How is a spinal cord stimulator implant done?
The spinal cord implant is a two-stage process – first a trial test and then the permanent implant.
During the trial, refractory angina pectoris patients carry an external spinal cord stimulator. It is connected to electrode leads through a wire. Electrode leads are inserted into epidural space using local anesthesia. The trial continues for a week and if at least 50% refractory angina pectoris pain relief is achieved, a permanent SCS implant is recommended.
The permanent implant is performed using general anesthesia. An incision is made to put electrode leads close to the spinal cord. Another incision just above the buttock allows to implant the device. Both are connected through a wire that remains hidden under soft tissues. Incisions are closed after a test run.
What can I expect after the implant procedure?
Expect to have mild discomfort and soreness for a few days. There may be swelling at the incision site. You will be discharged after a few hours.
Patients are barred from working for a week and driving for four weeks. They are also advised not to do rigorous activities, running, and swimming for six weeks. Avoid raising hand over the head, twisting, bending, and weight lifting for six weeks.
How is the neuromodulator controlled?
The implanted spinal cord stimulator is controlled using a hand-held remote device that can be carried in your pocket or purse. Patients using it for refractory angina pectoris pain relief can operate, reset, and program the stimulator using this remote device.
When should I expect pain relief?
Patients experience relief from refractory angina pectoris pain as soon as the spinal cord stimulator implant is done. However, the initial pain relief is not stable. The actual level of relief they will have in the long-term becomes visible after 72 hours.
Do I need to replace the spinal cord stimulator in future?
The implant is a life-time procedure. However, you have to change the battery of the device in 5 to 10 years depending on the usage.
Do I need to stay in the hospital after the implant?
No, spinal cord stimulator implant is an outpatient procedure.
Is there any threat to the spinal cord due to the device?
It is safe to have spinal cord stimulator implant in your body.

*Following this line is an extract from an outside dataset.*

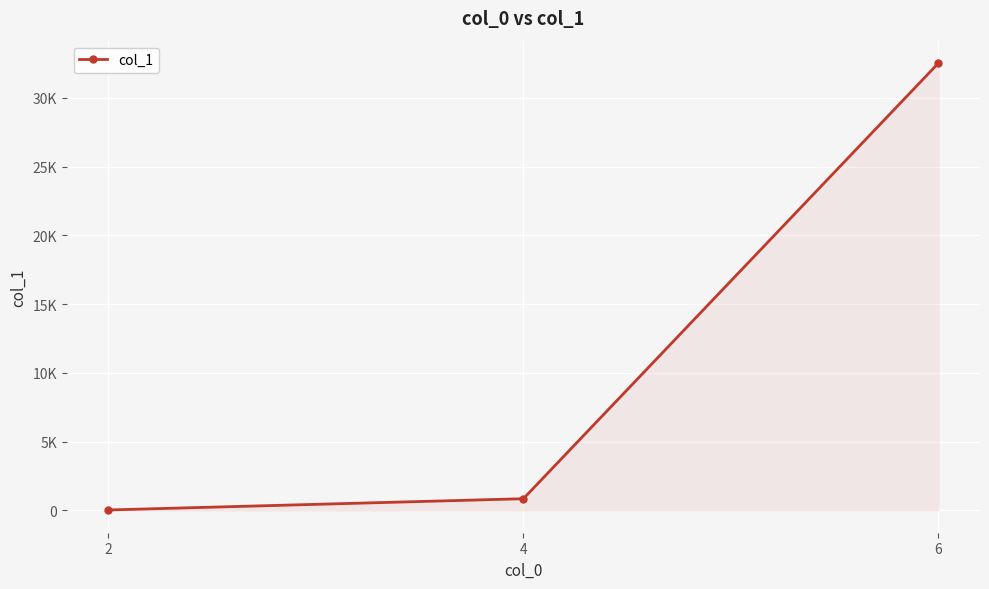

What is the difference between the values at 6 and 4?

31680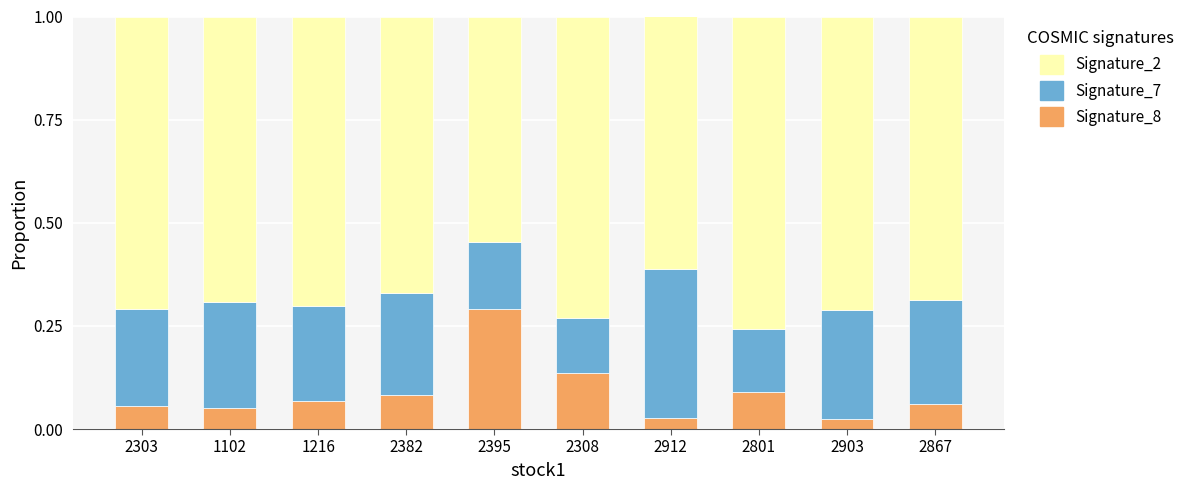

What is the total value across all series at 2308?

1.0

Spinal cord stimulation to manage refractory angina pectoris pain does not pose any threat to the spine. However, the implant surgery unless performed by an expert may cause injuries.

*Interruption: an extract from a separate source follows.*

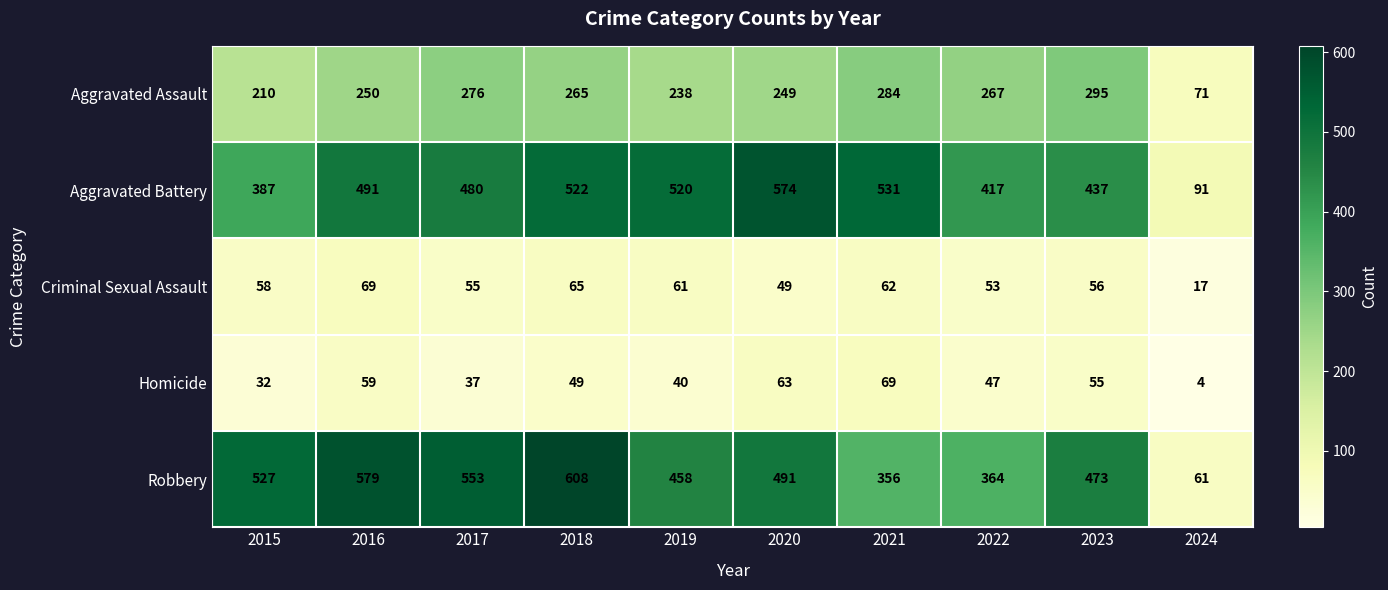

The value of Criminal Sexual Assault at 2018 is 65. True or false?

True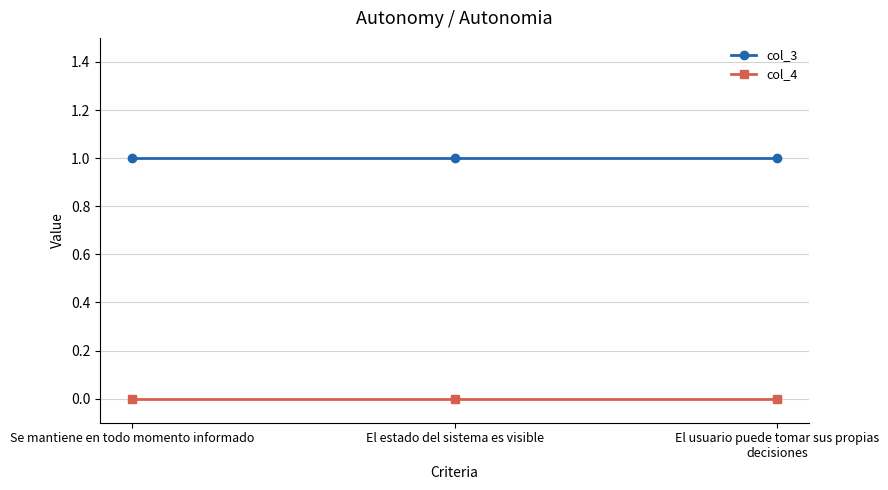

What is the lowest value of the col_3 series?

1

Does the spinal cord stimulator make any noise?
No, it does not make any sound. All that you can feel is mild sensation when it is on.

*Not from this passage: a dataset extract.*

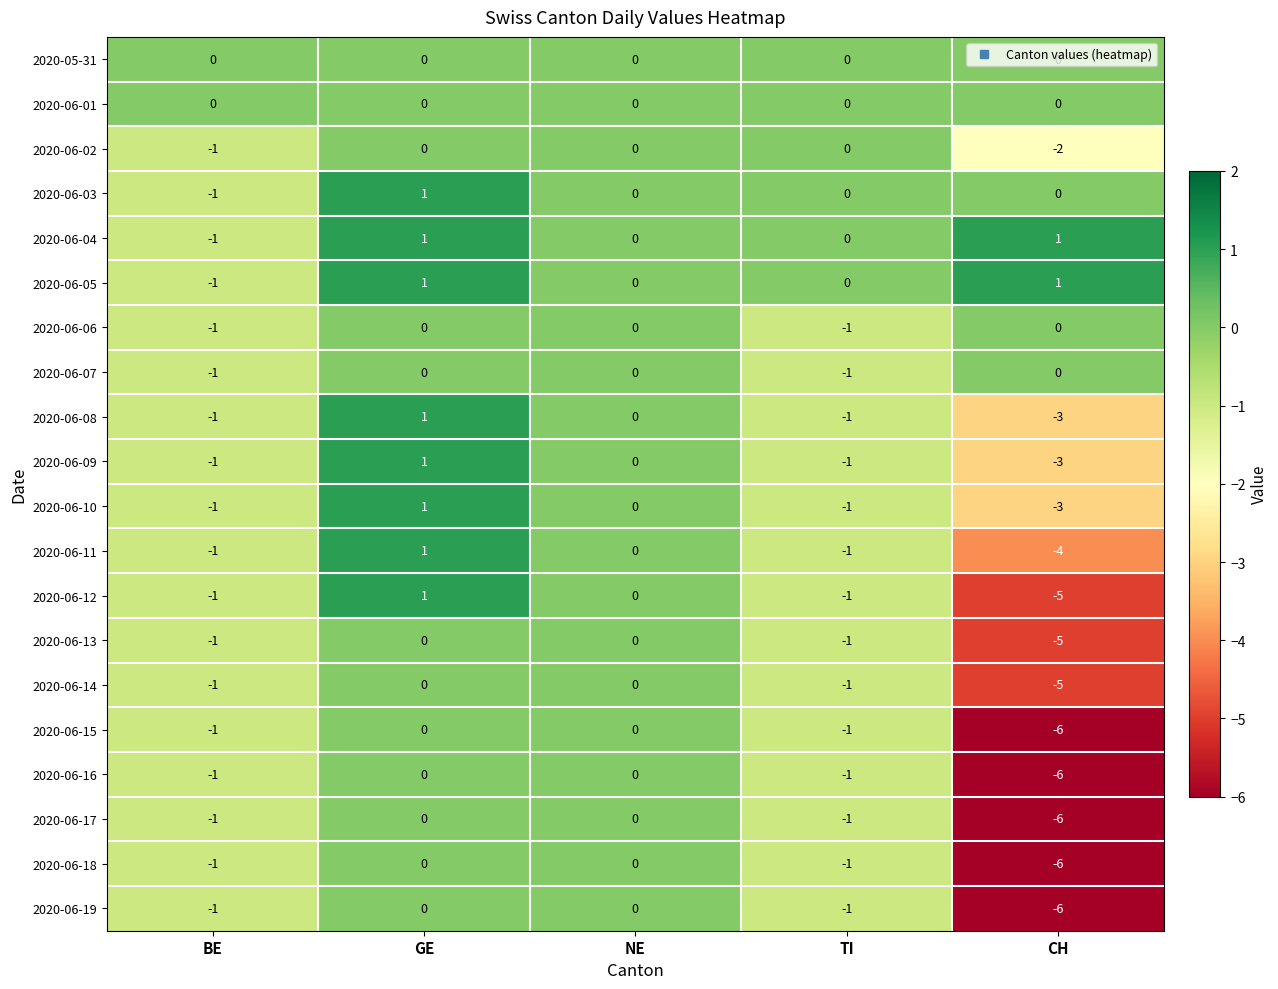

How many data points in 2020-06-02 are less than 0?

2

Is the process covered by insurance?
Many insurance providers offer plans covering spinal cord stimulator implant to manage refractory angina pectoris pain.
What are risks associated with spinal cord stimulation therapy?
- No general side effects in refractory angina pectoris patients
- Surgical complications may be there following spinal cord stimulator implant
- Spinal headache in patients with spinal fluid leakage
- Revision surgery following scar tissue formation
Lee SH, Jeong HJ, Jeong SH, et al. Spinal Cord Stimulation for Refractory Angina Pectoris -A Case Report. Kor J Pain. 2012; 25(2), 121-125.
Taylor RS, De Vries J, Buchser E, et al. Spinal cord stimulation in the treatment of refractory angina: systematic review and meta-analysis of randomized controlled trials. BMC Cardiovasc Disord. 2009;9:13.
Romano M, Auriti A, Cazzin R, et al. The spinal cord stimulation as a treatment of refractory angina pectoris. Long-term clinical effectiveness, complications and mortality. An Italian multicenter study. Italian heart journal. February 2000; 1(1):97-102.
Eddicks S, Maier-Hauff K, Schenk M, Müller A, Baumann G, Theres H. Thoracic spinal cord stimulation improves functional status and relieves symptoms in patients with refractory angina pectoris: the first placebo-controlled randomised study. Heart. 2007; 93:585–590.